A technology that would control the flow of heat the way electronic devices control electrical current is the subject of research by engineers at Purdue University, LaFayette, Ind. If successfully developed for commercial use, the advance could have applications in a diverse range of fields from electronics to textiles, say the engineers.

The concept uses tiny triangular structures to control "phonons," quantum-mechanical phenomena that describe how vibrations travel through a material's crystal structure.

Findings in research using advanced simulations show the triangular or T-shaped structures — if small enough in width — are capable of "thermal rectification," or permitting a greater flow of heat in one direction than in the opposite direction, said Xiulin Ruan, an associate professor in Purdue University's School of Mechanical Engineering and Birck Nanotechnology Center.

Rectification has made possible the transistors, diodes and memory circuits central to the semiconductor industry. The new devices are thermal rectifiers that might perform the same function but with phonons instead of electrical current.

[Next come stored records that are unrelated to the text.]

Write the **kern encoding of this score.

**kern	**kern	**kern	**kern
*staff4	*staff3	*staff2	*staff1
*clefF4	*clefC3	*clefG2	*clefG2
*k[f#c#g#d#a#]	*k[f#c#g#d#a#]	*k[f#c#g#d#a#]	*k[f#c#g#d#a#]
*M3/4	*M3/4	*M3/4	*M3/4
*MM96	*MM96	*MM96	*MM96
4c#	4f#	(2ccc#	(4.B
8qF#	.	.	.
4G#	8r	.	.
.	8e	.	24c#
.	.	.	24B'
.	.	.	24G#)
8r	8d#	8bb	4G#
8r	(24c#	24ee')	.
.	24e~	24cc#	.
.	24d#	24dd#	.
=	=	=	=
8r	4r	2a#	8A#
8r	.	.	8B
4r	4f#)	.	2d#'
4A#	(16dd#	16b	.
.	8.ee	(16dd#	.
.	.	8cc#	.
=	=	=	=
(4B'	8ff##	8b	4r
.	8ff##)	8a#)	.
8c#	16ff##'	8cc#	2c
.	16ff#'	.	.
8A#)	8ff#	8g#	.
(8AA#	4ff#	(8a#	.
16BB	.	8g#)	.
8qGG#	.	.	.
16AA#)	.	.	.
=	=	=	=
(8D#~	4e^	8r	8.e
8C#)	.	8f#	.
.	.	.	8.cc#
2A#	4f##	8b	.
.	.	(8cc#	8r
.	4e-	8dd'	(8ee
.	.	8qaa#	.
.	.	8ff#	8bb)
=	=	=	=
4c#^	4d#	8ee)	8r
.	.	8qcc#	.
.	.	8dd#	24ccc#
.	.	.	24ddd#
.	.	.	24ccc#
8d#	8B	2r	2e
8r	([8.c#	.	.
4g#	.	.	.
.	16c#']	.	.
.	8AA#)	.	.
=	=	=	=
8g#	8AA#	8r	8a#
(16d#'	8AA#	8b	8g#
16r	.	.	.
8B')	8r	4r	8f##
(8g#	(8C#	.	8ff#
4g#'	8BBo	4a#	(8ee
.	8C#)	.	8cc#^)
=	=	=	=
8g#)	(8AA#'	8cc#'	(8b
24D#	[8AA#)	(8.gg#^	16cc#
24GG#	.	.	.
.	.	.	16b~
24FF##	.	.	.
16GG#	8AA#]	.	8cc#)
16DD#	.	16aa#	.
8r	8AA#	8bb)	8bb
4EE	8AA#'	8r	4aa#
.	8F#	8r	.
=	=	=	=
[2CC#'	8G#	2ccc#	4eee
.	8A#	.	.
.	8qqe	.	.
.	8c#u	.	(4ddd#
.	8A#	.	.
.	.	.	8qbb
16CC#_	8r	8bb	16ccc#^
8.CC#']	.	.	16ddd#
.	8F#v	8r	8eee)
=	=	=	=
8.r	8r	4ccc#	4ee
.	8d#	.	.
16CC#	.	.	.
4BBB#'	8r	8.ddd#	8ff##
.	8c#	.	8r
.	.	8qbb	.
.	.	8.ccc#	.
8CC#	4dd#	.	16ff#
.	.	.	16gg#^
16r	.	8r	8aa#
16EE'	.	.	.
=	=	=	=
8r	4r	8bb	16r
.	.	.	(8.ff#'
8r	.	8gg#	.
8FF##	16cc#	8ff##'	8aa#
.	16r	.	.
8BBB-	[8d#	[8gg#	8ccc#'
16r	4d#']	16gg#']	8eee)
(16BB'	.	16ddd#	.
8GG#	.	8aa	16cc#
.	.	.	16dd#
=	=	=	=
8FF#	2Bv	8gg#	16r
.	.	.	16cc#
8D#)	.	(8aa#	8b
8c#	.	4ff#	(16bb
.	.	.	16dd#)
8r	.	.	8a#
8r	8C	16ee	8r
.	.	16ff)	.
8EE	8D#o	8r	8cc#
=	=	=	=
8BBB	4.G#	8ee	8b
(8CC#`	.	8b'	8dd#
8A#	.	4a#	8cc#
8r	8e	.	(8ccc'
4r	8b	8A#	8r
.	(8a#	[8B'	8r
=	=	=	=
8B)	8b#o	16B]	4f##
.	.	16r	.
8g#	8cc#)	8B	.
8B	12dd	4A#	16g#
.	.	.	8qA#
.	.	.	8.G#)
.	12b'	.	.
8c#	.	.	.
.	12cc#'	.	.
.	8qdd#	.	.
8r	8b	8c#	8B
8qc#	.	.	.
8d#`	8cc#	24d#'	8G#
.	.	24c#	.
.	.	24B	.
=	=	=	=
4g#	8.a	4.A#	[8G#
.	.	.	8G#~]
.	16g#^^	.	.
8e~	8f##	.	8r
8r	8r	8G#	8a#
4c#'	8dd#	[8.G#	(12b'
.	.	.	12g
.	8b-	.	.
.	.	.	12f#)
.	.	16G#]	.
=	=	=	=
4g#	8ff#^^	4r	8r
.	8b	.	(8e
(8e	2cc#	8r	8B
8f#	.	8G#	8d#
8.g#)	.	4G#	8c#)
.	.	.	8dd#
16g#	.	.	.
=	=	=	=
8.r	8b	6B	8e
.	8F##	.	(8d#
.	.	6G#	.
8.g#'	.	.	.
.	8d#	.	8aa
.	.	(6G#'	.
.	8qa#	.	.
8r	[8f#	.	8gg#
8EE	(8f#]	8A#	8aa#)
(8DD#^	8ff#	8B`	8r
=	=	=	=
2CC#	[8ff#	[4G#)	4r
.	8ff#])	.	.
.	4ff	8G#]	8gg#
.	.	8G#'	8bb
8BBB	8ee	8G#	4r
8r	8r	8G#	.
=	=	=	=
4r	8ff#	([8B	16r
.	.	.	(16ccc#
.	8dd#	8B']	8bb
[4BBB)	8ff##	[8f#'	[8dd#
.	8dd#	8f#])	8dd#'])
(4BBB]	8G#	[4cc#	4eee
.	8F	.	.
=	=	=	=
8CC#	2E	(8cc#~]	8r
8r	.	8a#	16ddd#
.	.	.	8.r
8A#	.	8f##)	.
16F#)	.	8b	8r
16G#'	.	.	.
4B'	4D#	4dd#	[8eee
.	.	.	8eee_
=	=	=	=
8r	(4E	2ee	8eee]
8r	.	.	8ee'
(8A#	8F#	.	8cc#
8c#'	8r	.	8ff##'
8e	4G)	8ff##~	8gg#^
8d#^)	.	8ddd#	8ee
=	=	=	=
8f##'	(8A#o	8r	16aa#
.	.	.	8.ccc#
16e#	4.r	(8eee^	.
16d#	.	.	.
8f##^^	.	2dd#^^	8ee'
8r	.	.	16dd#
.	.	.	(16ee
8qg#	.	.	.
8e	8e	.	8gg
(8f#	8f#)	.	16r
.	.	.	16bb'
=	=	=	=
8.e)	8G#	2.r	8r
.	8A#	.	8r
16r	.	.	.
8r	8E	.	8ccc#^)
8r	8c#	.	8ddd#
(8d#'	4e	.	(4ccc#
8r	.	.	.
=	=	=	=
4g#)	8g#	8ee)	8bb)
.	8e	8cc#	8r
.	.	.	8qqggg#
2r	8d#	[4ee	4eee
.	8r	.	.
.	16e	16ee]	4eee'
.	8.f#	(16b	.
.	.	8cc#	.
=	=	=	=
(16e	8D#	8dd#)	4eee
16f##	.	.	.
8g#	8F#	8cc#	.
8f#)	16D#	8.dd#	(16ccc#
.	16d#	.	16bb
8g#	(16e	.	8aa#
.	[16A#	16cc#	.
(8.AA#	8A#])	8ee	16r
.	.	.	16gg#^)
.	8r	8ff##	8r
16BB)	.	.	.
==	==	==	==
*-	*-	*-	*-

"In most systems, heat flow is equal in both directions, so there are no thermal devices like electrical diodes. However, if we are able to control heat flow like we control electricity using diodes, then we can enable a lot of new and exciting thermal devices including thermal switches, thermal transistors, logic gates and memory," said Ruan, whose research group collaborated with a group led by Yong Chen, an associate professor in Purdue's Department of Physics and School of Electrical and Computer Engineering. "People are just starting to understand how it works, and it is quite far from being used in applications."

Findings are detailed in a research paper that has appeared online in the journal Nano Letters. The paper was authored by doctoral students Yan Wang, Ajit Vallabhaneni and Jiuning Hu and former doctoral student Bo Qiu; Chen; and Ruan.

A potential, although speculative, future application could be thermal transistors. Unlike conventional transistors, thermal transistors would not require the use of silicon, are based on phonons rather than electrons and might make use of the large amount of waste heat that is already generated in most practical electronics, said Chen.

The research was funded by the U.S. Air Force Office of Scientific Research.